[Given text]
..........

In Praise of Movie-Ticket Prices
Chatterbox loves to go to the movies. Mostly this is because he loves
movies, but partly it's because moviegoers enjoy one of the last great consumer
bargains in America. This is not widely recognized. Especially in New York City
(where prices for movie tickets, and most other things, are higher than they
are elsewhere in the United States), politicians are constantly grandstanding
about the high price of movie tickets. In March, New York City Council Speaker
Peter Vallone issued a press
release urging the Justice Department to intervene because Loew's Cineplex
had just raised ticket prices in Manhattan to $9.50. Vallone kicked up a
similar fuss two years ago when Sony-Loew's New York Lincoln Square Multiplex
raised prices to $9. A decade earlier, then-Mayor Ed Koch actually urged a
boycott when movie-ticket prices rose from $6 to $7. (Click here to
read CNN's coverage of the earlier controversies.) The boycott fizzled because
... well, because, $7 wasn't all that much to spend on an evening's
entertainment in Fun City.
Chatterbox lives in Washington, where a Saturday night visit to what is
widely recognized as the area's spiffiest movie theater, an Art Deco palace
called the Uptown, costs $7.75 ($9 if you purchase an advance ticket by phone).
That's still "high" by national standards; according to the Motion Picture
Association of America, the average movie-ticket price last year was a mere
$4.69. Is that higher than it used to be?
Take a look at this chart, which Chatterbox found on a Web page about inflation that
was forwarded to him and several other journalists by Jonathan Rauch,
the economics columnist for National Journal . Observe that in constant dollars,
movie-ticket prices more than doubled between 1935 (when they cost a quarter;
that's $2.93 in 1999 dollars) and 1970 (when they cost $1.55; $6.68 in 1999
dollars). Prices for movie tickets peaked, in constant dollars, during the
1970s. By 1980, movie-ticket prices had dropped to about $2.69--$5.46 in 1999
dollars, where they stayed until 1990. Constant-dollar movie prices dropped a
bit more in the early 1990s, stabilizing during the middle 1990s at $4.70 to
$4.80 (in 1999 dollars), where they remain.

..........

[Short problem 1]
In the column on movie-ticket prices, condense the paragraph that begins "Chatterbox lives in Washington" into a shorter version that keeps its main facts.
[Short problem 2]
Translate this sentence from the column on movie-ticket prices into Spanish: "Prices for movie tickets peaked, in constant dollars, during the 1970s."
[Short problem 3]
Write out, word for word, the stretch of the column on movie-ticket prices from "Take a look" through "where they remain.".

Stored data:
..........

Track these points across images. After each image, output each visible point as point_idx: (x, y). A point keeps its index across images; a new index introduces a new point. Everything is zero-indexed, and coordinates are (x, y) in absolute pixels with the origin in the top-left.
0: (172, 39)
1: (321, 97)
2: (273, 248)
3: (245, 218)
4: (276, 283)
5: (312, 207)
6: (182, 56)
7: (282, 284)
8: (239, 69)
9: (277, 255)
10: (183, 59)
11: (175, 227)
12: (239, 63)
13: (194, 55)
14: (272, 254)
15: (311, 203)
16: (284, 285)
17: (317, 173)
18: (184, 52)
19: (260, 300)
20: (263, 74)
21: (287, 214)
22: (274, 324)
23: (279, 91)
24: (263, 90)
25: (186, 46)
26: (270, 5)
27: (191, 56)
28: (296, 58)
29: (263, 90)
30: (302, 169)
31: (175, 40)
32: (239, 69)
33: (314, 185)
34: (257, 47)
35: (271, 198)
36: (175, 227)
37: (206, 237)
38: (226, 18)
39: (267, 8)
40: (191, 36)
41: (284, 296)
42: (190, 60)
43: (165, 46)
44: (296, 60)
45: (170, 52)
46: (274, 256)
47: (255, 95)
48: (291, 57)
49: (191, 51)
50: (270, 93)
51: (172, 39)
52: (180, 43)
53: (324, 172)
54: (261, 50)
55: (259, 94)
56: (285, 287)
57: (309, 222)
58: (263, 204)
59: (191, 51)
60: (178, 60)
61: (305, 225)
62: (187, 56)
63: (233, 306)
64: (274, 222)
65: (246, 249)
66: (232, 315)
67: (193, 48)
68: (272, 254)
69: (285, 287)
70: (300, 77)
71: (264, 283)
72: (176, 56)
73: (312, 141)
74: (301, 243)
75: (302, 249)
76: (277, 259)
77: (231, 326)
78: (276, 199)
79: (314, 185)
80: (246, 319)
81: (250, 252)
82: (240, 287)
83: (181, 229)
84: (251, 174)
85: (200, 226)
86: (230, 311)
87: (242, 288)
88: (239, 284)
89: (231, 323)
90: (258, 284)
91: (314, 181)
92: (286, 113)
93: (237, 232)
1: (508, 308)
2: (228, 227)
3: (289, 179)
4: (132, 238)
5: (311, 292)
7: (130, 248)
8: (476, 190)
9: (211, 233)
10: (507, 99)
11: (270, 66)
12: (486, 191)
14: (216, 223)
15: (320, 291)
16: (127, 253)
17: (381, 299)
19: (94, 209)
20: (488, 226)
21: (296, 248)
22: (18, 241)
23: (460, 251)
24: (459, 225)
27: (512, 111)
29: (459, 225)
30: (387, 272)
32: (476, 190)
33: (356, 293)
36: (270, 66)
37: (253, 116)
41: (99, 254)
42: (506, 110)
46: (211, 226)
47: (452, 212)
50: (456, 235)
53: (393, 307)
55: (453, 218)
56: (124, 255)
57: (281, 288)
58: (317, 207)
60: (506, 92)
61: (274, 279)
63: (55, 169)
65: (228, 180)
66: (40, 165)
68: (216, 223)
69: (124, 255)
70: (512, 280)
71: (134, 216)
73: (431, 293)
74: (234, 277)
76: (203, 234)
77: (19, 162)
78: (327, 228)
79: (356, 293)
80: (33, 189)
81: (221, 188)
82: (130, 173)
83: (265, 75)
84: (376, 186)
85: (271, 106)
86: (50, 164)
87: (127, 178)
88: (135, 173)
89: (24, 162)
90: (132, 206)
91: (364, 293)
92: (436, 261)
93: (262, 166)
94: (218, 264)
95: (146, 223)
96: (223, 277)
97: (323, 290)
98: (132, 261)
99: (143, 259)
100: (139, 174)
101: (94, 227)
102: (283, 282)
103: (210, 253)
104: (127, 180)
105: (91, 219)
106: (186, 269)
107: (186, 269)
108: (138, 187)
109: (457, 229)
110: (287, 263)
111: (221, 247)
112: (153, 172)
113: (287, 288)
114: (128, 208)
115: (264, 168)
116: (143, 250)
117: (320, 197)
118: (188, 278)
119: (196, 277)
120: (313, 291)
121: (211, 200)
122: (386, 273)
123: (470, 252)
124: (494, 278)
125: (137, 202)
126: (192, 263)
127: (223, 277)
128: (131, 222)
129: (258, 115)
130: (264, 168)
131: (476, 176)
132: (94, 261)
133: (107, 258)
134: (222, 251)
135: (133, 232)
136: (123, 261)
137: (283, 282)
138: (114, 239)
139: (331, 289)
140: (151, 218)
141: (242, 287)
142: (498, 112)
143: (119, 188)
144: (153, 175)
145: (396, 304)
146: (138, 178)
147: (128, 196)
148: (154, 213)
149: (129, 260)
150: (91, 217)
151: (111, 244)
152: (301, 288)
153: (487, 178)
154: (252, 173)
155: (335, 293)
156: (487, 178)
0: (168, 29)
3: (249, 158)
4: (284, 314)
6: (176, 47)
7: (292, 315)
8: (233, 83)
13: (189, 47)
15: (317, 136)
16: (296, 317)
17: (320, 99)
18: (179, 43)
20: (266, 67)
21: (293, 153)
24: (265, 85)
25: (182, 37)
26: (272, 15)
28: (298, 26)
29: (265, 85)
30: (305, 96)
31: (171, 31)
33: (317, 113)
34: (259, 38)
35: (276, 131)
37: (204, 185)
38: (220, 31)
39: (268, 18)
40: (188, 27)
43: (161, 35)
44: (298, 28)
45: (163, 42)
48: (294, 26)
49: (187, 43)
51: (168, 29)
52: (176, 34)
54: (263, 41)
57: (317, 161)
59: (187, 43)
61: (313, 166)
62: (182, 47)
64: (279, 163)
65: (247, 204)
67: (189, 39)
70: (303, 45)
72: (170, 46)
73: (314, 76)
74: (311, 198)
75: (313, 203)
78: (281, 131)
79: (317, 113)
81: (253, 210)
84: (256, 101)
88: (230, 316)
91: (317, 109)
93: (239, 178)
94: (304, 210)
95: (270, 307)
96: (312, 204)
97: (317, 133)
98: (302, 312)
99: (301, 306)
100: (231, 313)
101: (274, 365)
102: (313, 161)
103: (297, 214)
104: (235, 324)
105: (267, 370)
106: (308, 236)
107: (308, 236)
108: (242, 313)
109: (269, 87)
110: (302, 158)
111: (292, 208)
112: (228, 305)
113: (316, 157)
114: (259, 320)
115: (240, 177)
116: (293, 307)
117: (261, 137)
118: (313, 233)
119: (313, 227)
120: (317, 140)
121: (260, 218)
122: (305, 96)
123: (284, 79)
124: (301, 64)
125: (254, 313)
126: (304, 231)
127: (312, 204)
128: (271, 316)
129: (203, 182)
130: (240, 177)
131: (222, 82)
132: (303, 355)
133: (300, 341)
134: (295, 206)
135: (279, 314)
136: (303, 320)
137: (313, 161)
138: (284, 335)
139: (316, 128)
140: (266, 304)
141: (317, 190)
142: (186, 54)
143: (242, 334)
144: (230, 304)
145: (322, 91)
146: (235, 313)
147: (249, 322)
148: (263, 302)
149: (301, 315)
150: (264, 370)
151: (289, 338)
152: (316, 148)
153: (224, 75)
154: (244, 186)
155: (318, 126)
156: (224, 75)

..........

[Output 1]
In Washington, where Chatterbox lives, a Saturday night ticket at the Uptown costs $7.75, or $9 if bought in advance by phone. The Uptown is an Art Deco palace widely considered the area's spiffiest movie theater. That price is still "high" by national standards, since the Motion Picture Association of America reports that last year's average ticket cost $4.69. Is that higher than it used to be?

[Output 2]
Los precios de las entradas de cine alcanzaron su punto máximo, en dólares constantes, durante la década de 1970.

[Output 3]
Take a look at this chart, which Chatterbox found on a Web page about inflation that
was forwarded to him and several other journalists by Jonathan Rauch,
the economics columnist for National Journal . Observe that in constant dollars,
movie-ticket prices more than doubled between 1935 (when they cost a quarter;
that's $2.93 in 1999 dollars) and 1970 (when they cost $1.55; $6.68 in 1999
dollars). Prices for movie tickets peaked, in constant dollars, during the
1970s. By 1980, movie-ticket prices had dropped to about $2.69--$5.46 in 1999
dollars, where they stayed until 1990. Constant-dollar movie prices dropped a
bit more in the early 1990s, stabilizing during the middle 1990s at $4.70 to
$4.80 (in 1999 dollars), where they remain.